--- The input Enclosed Below ---

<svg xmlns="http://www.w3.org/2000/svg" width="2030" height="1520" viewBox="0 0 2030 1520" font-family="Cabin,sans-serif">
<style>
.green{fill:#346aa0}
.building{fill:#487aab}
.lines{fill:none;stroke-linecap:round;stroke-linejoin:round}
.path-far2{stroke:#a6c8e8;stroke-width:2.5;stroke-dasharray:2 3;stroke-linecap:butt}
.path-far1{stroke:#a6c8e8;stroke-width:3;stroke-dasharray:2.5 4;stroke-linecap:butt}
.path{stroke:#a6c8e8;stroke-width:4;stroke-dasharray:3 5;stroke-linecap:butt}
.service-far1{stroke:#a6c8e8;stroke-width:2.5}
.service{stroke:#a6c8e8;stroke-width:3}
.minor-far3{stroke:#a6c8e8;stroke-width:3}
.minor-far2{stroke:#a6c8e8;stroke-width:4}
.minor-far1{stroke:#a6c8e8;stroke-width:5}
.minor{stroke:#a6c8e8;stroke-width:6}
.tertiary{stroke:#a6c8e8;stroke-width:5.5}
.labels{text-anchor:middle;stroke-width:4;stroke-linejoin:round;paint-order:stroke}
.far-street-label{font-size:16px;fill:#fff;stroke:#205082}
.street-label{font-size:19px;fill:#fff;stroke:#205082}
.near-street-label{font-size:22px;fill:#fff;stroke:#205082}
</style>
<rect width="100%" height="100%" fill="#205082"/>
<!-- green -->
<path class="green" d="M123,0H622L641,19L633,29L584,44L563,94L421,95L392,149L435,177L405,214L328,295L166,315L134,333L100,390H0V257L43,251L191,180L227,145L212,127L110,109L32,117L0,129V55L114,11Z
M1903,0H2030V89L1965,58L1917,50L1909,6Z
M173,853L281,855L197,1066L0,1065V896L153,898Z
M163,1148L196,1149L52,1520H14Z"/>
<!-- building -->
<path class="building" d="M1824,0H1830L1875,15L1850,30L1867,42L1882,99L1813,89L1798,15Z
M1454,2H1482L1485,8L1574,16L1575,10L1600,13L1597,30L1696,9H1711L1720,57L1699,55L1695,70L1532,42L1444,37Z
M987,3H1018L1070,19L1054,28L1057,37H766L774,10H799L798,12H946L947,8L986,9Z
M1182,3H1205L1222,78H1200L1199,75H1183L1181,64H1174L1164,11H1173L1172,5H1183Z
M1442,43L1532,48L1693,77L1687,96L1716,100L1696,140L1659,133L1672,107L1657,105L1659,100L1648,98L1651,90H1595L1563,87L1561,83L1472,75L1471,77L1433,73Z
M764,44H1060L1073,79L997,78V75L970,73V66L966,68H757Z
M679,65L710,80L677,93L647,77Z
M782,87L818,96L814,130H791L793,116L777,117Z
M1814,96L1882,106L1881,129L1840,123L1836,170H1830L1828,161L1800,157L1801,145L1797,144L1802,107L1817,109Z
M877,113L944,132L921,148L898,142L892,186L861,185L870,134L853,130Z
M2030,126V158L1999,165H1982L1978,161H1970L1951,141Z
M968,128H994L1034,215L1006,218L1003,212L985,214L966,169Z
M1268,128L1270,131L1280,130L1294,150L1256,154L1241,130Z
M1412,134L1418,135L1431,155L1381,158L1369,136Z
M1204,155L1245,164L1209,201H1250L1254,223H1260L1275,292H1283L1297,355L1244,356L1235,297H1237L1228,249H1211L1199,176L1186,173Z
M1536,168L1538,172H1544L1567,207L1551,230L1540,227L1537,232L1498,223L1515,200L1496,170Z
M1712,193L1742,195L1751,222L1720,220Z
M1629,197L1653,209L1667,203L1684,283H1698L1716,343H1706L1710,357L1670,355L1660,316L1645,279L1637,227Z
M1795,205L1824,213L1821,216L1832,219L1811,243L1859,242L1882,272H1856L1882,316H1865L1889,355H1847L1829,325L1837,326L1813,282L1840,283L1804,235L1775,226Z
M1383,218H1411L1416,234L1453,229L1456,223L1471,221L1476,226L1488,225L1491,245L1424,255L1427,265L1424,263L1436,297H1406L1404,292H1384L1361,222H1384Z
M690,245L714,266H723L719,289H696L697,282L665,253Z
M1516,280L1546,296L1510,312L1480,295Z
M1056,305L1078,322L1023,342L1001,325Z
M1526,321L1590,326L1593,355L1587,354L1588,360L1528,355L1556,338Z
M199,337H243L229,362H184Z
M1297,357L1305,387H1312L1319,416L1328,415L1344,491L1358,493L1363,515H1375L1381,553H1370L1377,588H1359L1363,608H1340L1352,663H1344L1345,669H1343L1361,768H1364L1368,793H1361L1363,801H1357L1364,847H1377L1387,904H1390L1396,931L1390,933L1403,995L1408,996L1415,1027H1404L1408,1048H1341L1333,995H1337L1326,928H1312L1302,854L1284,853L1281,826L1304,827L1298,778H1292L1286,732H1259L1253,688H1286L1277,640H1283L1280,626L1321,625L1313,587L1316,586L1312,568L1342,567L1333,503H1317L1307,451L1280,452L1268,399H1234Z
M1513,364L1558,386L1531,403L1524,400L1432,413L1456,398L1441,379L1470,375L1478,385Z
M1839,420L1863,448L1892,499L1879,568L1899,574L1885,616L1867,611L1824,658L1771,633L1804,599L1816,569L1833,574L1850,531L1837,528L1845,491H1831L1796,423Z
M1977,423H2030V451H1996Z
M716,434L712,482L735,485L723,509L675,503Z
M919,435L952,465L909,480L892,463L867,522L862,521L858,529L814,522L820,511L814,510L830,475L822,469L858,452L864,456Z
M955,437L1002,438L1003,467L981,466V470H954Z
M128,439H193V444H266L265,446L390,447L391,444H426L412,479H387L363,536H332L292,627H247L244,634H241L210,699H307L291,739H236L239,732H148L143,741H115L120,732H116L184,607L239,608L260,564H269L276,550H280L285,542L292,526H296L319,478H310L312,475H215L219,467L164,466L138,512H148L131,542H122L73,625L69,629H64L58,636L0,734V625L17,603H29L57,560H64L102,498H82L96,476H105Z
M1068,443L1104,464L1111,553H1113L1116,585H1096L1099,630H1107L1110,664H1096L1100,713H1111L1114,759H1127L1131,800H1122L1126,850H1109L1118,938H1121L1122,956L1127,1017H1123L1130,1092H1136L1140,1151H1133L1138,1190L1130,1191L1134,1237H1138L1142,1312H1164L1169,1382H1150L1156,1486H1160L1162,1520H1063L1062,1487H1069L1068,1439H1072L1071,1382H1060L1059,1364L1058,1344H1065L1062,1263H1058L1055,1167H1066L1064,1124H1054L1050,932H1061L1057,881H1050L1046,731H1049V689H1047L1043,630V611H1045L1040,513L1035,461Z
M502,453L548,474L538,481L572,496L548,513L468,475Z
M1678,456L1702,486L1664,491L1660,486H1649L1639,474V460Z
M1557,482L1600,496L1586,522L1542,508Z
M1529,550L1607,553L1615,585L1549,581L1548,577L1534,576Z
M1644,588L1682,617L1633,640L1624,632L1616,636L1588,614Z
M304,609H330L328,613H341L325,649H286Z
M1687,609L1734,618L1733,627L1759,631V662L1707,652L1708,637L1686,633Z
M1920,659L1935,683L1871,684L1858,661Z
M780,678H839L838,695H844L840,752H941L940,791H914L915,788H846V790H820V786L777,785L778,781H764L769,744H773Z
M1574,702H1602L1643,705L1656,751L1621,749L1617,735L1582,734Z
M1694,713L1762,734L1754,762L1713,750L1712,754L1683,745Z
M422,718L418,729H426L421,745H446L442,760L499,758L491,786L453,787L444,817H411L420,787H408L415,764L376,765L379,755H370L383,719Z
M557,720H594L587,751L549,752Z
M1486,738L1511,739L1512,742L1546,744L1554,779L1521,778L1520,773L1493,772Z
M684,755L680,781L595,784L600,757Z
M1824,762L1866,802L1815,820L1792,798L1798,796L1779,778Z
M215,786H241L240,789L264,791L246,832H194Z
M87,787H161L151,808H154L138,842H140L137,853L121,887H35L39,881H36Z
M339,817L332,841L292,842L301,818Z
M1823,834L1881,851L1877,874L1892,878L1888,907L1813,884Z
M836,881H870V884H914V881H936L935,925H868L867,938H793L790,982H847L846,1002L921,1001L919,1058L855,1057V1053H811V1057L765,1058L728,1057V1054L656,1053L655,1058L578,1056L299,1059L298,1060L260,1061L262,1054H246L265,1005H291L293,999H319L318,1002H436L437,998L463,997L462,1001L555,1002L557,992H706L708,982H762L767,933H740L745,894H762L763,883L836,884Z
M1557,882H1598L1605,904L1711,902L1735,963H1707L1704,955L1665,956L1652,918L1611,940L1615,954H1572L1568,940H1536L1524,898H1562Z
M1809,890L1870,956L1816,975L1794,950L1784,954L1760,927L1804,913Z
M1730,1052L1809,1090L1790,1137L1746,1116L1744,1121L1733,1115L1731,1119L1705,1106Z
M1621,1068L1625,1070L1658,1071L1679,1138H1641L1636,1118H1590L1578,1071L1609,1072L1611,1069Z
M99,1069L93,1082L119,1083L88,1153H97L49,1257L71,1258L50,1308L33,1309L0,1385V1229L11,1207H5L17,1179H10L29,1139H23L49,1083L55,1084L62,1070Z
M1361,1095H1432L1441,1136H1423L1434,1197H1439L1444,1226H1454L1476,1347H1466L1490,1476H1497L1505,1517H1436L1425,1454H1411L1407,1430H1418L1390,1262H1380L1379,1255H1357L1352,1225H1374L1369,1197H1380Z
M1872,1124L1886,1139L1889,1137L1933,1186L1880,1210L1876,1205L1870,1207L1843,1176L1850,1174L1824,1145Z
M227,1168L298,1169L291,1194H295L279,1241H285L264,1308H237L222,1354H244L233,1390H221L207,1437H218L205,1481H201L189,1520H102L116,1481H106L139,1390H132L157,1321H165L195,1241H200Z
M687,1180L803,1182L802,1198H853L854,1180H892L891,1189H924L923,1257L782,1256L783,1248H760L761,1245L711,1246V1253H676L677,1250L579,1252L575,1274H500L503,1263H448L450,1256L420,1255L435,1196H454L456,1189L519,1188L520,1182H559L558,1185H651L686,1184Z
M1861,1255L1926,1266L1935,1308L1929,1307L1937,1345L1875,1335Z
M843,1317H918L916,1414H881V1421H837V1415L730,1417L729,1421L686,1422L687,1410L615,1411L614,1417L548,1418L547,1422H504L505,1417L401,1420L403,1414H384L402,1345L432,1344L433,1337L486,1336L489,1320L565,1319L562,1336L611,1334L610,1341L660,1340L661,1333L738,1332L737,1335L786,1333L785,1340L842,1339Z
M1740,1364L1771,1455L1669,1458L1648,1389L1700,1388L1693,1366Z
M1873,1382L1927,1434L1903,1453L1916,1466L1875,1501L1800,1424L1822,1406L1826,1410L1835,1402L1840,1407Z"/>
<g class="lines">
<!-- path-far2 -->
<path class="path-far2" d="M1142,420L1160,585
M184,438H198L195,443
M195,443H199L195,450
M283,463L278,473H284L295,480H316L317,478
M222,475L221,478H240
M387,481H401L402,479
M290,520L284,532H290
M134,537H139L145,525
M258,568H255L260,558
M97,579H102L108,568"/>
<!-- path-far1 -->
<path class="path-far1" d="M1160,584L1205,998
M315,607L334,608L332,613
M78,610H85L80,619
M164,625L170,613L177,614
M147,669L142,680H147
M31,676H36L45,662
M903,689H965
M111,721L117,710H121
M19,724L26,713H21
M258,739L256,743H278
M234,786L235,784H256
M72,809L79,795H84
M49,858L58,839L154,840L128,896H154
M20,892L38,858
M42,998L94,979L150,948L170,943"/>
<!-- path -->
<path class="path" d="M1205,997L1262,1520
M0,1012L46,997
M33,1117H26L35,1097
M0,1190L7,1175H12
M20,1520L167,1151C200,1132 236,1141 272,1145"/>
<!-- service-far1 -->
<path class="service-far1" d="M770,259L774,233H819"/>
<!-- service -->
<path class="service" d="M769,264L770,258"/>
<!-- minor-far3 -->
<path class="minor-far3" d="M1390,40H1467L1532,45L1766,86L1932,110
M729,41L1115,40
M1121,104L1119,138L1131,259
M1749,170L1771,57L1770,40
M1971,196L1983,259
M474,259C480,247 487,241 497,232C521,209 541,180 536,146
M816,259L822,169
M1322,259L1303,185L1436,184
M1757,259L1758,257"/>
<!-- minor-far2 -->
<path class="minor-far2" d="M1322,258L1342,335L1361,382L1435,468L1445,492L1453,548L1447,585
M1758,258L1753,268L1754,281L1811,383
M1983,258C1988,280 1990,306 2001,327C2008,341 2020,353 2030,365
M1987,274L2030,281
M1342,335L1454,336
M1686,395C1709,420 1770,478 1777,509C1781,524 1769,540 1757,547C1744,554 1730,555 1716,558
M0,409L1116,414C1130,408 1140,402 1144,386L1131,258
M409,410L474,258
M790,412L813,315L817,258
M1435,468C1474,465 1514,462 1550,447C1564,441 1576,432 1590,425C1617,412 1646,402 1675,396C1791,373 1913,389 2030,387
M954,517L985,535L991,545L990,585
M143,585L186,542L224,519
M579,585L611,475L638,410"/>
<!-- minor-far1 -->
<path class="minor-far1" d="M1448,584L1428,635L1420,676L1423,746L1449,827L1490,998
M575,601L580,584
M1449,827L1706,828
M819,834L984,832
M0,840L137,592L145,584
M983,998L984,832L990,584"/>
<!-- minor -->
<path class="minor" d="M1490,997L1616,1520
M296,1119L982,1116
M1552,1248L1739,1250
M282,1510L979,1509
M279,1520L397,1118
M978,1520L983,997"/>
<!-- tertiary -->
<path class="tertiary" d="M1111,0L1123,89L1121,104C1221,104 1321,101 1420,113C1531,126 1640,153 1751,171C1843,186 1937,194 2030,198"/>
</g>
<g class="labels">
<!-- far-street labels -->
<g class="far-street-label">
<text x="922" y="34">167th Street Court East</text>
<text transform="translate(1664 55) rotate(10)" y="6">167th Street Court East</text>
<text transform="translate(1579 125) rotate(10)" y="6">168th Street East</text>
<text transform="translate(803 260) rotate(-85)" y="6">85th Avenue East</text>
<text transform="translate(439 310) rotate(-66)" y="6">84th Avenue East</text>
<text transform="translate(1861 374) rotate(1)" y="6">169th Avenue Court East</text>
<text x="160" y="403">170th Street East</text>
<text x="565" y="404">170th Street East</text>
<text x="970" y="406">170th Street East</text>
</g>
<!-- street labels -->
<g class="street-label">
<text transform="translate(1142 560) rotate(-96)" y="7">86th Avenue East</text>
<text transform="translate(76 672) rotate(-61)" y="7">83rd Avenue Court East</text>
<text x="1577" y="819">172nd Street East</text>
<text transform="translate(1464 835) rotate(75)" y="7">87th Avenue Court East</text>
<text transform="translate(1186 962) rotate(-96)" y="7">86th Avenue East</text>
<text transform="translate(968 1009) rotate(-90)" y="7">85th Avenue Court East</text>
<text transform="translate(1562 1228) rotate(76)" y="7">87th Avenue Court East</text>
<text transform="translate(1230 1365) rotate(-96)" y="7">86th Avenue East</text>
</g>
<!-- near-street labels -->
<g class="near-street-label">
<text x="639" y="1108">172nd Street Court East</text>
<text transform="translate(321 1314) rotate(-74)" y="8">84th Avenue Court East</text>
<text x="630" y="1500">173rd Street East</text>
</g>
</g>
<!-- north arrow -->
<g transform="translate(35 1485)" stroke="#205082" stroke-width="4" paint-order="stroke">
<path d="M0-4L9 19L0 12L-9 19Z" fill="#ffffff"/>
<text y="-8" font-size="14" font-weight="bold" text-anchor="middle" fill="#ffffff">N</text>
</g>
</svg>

--- End of Enclosed The input ---

*Task directions*
The answer is to be a bare number, showing how many lines of the records contain "dasharray".

*Result of this task*
3